Como conclui um grupo de lobby pró-Israel , “a adoção do IHRA como uma ferramenta interpretativa torna redundante a mudança legislativa”. A Comissão Européia parece prever exatamente esse processo de influência legal indireta, já que seu manual IHRA recomenda referenciar a definição IHRA em “legislação” e usá-la para treinar juízes e policiais.

Os proponentes da definição da IHRA pretendiam desde o início que ela “ se infiltraria no uso universal ” como referência para decidir o que constitui o anti-semitismo. Eles estão realizando progressivamente essa ambição à medida que um setor da sociedade civil após o outro – de universidades e partidos políticos a clubes de futebol e até companhias aéreas – sucumbe ao rolo compressor pró-Israel e pró-IHRA.

Se as organizações forem chamadas a suprimir o anti-semitismo, então, desde que entendam o anti-semitismo nos termos da definição da IHRA, os indivíduos serão censurados ou excluídos por violar seus termos. Isso já está acontecendo , e os defensores pró-Israel da definição estão fazendo campanha vigorosa para consolidar tais práticas como a norma .

Burro, mas perigoso

Quando a “ hindufobia ” é definida para incluir o estabelecimento de vínculos entre o hinduísmo e a “desigualdade na sociedade indiana”, ou a “ islamofobia ” é definida para incluir “[d]engar às populações muçulmanas o direito à autodeterminação” na Caxemira ou na Palestina, isso não significa levar um cientista de foguetes para perceber as agendas políticas em jogo. Quando grupos de defesa judaicos definem o anti-semitismo como incluindo críticas a Israel, deve ser óbvio que eles também estão promovendo uma agenda partidária.

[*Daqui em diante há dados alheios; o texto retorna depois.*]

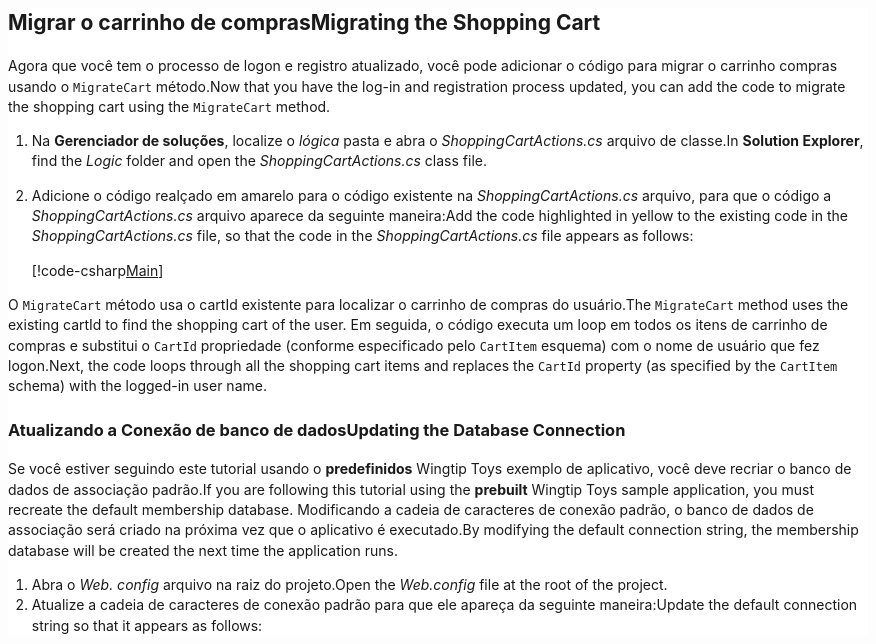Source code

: ## <a name="migrating-the-shopping-cart"></a><span data-ttu-id="e8f35-285">Migrar o carrinho de compras</span><span class="sxs-lookup"><span data-stu-id="e8f35-285">Migrating the Shopping Cart</span></span>

<span data-ttu-id="e8f35-286">Agora que você tem o processo de logon e registro atualizado, você pode adicionar o código para migrar o carrinho compras usando o `MigrateCart` método.</span><span class="sxs-lookup"><span data-stu-id="e8f35-286">Now that you have the log-in and registration process updated, you can add the code to migrate the shopping cart using the `MigrateCart` method.</span></span>

1. <span data-ttu-id="e8f35-287">Na **Gerenciador de soluções**, localize o *lógica* pasta e abra o *ShoppingCartActions.cs* arquivo de classe.</span><span class="sxs-lookup"><span data-stu-id="e8f35-287">In **Solution Explorer**, find the *Logic* folder and open the *ShoppingCartActions.cs* class file.</span></span>
2. <span data-ttu-id="e8f35-288">Adicione o código realçado em amarelo para o código existente na *ShoppingCartActions.cs* arquivo, para que o código a *ShoppingCartActions.cs* arquivo aparece da seguinte maneira:</span><span class="sxs-lookup"><span data-stu-id="e8f35-288">Add the code highlighted in yellow to the existing code in the *ShoppingCartActions.cs* file, so that the code in the *ShoppingCartActions.cs* file appears as follows:</span></span>   

    [!code-csharp[Main](checkout-and-payment-with-paypal/samples/sample10.cs?highlight=215-224)]

<span data-ttu-id="e8f35-289">O `MigrateCart` método usa o cartId existente para localizar o carrinho de compras do usuário.</span><span class="sxs-lookup"><span data-stu-id="e8f35-289">The `MigrateCart` method uses the existing cartId to find the shopping cart of the user.</span></span> <span data-ttu-id="e8f35-290">Em seguida, o código executa um loop em todos os itens de carrinho de compras e substitui o `CartId` propriedade (conforme especificado pelo `CartItem` esquema) com o nome de usuário que fez logon.</span><span class="sxs-lookup"><span data-stu-id="e8f35-290">Next, the code loops through all the shopping cart items and replaces the `CartId` property (as specified by the `CartItem` schema) with the logged-in user name.</span></span>

### <a name="updating-the-database-connection"></a><span data-ttu-id="e8f35-291">Atualizando a Conexão de banco de dados</span><span class="sxs-lookup"><span data-stu-id="e8f35-291">Updating the Database Connection</span></span>

<span data-ttu-id="e8f35-292">Se você estiver seguindo este tutorial usando o **predefinidos** Wingtip Toys exemplo de aplicativo, você deve recriar o banco de dados de associação padrão.</span><span class="sxs-lookup"><span data-stu-id="e8f35-292">If you are following this tutorial using the **prebuilt** Wingtip Toys sample application, you must recreate the default membership database.</span></span> <span data-ttu-id="e8f35-293">Modificando a cadeia de caracteres de conexão padrão, o banco de dados de associação será criado na próxima vez que o aplicativo é executado.</span><span class="sxs-lookup"><span data-stu-id="e8f35-293">By modifying the default connection string, the membership database will be created the next time the application runs.</span></span>

1. <span data-ttu-id="e8f35-294">Abra o *Web. config* arquivo na raiz do projeto.</span><span class="sxs-lookup"><span data-stu-id="e8f35-294">Open the *Web.config* file at the root of the project.</span></span>
2. <span data-ttu-id="e8f35-295">Atualize a cadeia de caracteres de conexão padrão para que ele apareça da seguinte maneira:</span><span class="sxs-lookup"><span data-stu-id="e8f35-295">Update the default connection string so that it appears as follows:</span></span>   
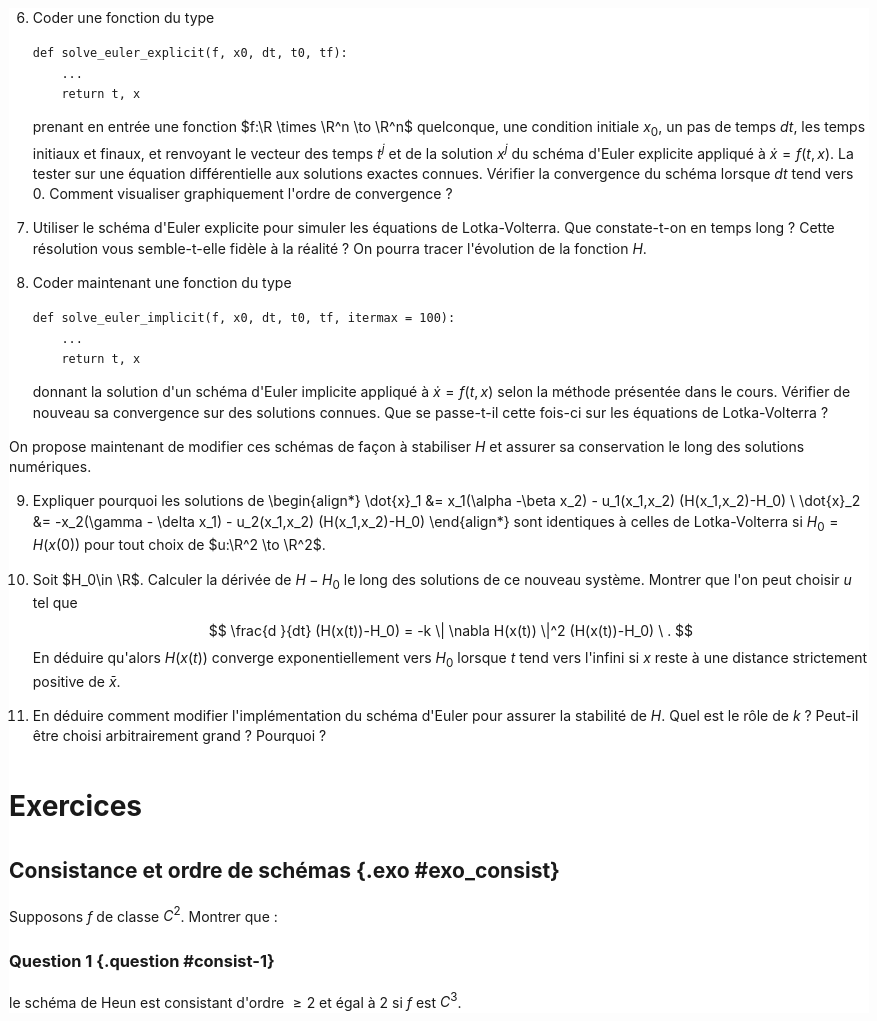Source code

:  6. Coder une fonction du type

        def solve_euler_explicit(f, x0, dt, t0, tf):
            ...
            return t, x

    prenant en entrée une fonction $f:\R \times \R^n \to \R^n$ quelconque, une condition initiale $x_0$, un pas de temps $dt$, les temps initiaux et finaux, et renvoyant le vecteur des temps $t^j$ et de la solution $x^j$ du schéma d'Euler explicite appliqué à $\dot{x}=f(t,x)$. La tester sur une équation différentielle aux solutions exactes connues. Vérifier la convergence du schéma lorsque $dt$ tend vers 0. Comment visualiser graphiquement l'ordre de convergence ?

 7. Utiliser le schéma d'Euler explicite pour simuler les équations de Lotka-Volterra. 
    Que constate-t-on en temps long ? Cette résolution vous semble-t-elle fidèle à la réalité ? 
    On pourra tracer l'évolution de la fonction $H$.

 8. Coder maintenant une fonction du type

        def solve_euler_implicit(f, x0, dt, t0, tf, itermax = 100):
            ...
            return t, x

    donnant la solution d'un schéma d'Euler implicite appliqué à $\dot{x}=f(t,x)$ selon la méthode présentée dans le cours. Vérifier de nouveau sa convergence sur des solutions connues. Que se passe-t-il cette fois-ci sur les équations de Lotka-Volterra ?

On propose maintenant de modifier ces schémas de façon à stabiliser $H$ et assurer sa conservation le long des solutions numériques. 

 9. Expliquer pourquoi les solutions de
 \begin{align*}
 \dot{x}_1 &= x_1(\alpha -\beta x_2) - u_1(x_1,x_2) (H(x_1,x_2)-H_0) \\
 \dot{x}_2 &= -x_2(\gamma - \delta x_1) - u_2(x_1,x_2) (H(x_1,x_2)-H_0) 
 \end{align*}
 sont identiques à celles de Lotka-Volterra si $H_0 = H(x(0))$ pour tout choix de $u:\R^2 \to \R^2$.

 10. Soit $H_0\in \R$. Calculer la dérivée de $H-H_0$ le long des solutions de ce nouveau système. Montrer que l'on peut choisir $u$ tel que
 $$
 \frac{d }{dt} (H(x(t))-H_0) = -k \| \nabla H(x(t)) \|^2 (H(x(t))-H_0) \ .
 $$ 
 En déduire qu'alors $H(x(t))$ converge exponentiellement vers $H_0$ lorsque $t$ tend vers l'infini si $x$ reste à une distance strictement positive de $\bar{x}$.

 11. En déduire comment modifier l'implémentation du schéma d'Euler pour assurer la stabilité de $H$. Quel est le rôle de $k$ ? Peut-il être choisi arbitrairement grand ? Pourquoi ?


Exercices
================================================================================

## Consistance et ordre de schémas {.exo #exo_consist}

Supposons $f$ de classe $C^2$. Montrer que :

### Question 1 {.question #consist-1}
le schéma de Heun est consistant d'ordre $\geq 2$ et égal à 2 si $f$ est $C^3$.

Os estudiosos expuseram de forma forense e exaustiva os argumentos que mostram que a definição da IHRA é fundamentalmente falha. Mas não é preciso ser um especialista para identificar suas limitações. De fato, é tentador concluir que nunca antes tantos escreveram tanto sobre algo tão manifestamente absurdo. É ao mesmo tempo cômico e deprimente testemunhar ilustres especialistas pesando minuciosamente cada sílaba e cláusula da definição, como se analisassem um texto bíblico quando na verdade é mingau, ou se esforçando para sondar suas profundezas, como se levassem equipamento de mergulho para uma piscina infantil.

A definição da IHRA pode ser burra, mas isso não significa que não seja perigosa. Embora seja inútil ou ativamente contraproducente na luta contra o anti-semitismo, a definição provou ser eficaz em proteger Israel de um escrutínio crítico justificado. A adoção dessa definição partidária pela ONU seria um desastre para as vítimas palestinas de Israel, para a integridade da lei internacional e para os muitos judeus em Israel e na diáspora que corajosamente lutaram para manter Israel em um padrão único e universal de direitos humanos.

*Jamie Stern-Weiner é um estudante de doutorado da Universidade de Oxford que pesquisa a política do anti-semitismo. Ele é o editor de Moment of Truth: Tackling Israel-Palestine's Toughest Questions.